WHAT THIS TASK INVOLVES:
A verbatim copy of all the data is required; the pictures should not appear in it.

SUPPLIED MATERIAL:
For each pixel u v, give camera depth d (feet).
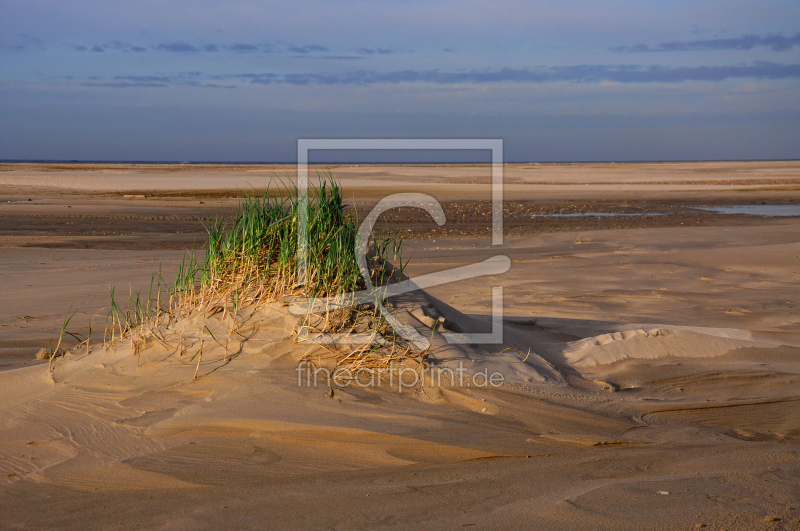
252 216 16.46
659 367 16.66
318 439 10.37
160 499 8.43
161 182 121.29
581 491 8.35
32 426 11.02
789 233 52.24
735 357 17.71
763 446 10.80
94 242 46.65
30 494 8.71
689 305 25.68
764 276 32.89
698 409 13.38
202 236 51.80
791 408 13.58
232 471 9.37
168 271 32.76
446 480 9.00
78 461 9.76
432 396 12.30
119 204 78.95
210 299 14.89
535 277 32.96
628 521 7.39
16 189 99.35
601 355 17.26
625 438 11.20
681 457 10.06
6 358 16.42
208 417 10.80
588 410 12.79
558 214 77.56
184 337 13.93
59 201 81.61
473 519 7.55
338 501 8.22
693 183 145.89
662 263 37.11
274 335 13.71
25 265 34.40
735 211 82.79
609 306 25.45
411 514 7.75
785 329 21.27
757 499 8.04
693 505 7.84
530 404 12.43
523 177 161.79
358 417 11.04
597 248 44.96
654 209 84.99
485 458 10.04
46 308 23.06
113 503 8.35
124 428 10.81
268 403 11.29
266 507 8.07
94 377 12.86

EXERCISE OUTPUT:
For each pixel u v, give camera depth d (feet).
252 216 16.46
659 367 16.66
318 439 10.37
160 499 8.43
161 182 121.29
581 491 8.35
32 426 11.02
789 233 52.24
735 357 17.71
763 446 10.80
94 242 46.65
30 494 8.71
689 305 25.68
764 276 32.89
698 409 13.38
202 236 51.80
791 408 13.58
232 471 9.37
168 271 32.76
446 480 9.00
78 461 9.76
432 396 12.30
119 204 78.95
210 299 14.89
535 277 32.96
628 521 7.39
16 189 99.35
601 355 17.26
625 438 11.20
681 457 10.06
6 358 16.42
208 417 10.80
588 410 12.79
558 214 77.56
184 337 13.93
59 201 81.61
473 519 7.55
338 501 8.22
693 183 145.89
662 263 37.11
274 335 13.71
25 265 34.40
735 211 82.79
609 306 25.45
411 514 7.75
785 329 21.27
757 499 8.04
693 505 7.84
530 404 12.43
523 177 161.79
358 417 11.04
597 248 44.96
654 209 84.99
485 458 10.04
46 308 23.06
113 503 8.35
124 428 10.81
268 403 11.29
266 507 8.07
94 377 12.86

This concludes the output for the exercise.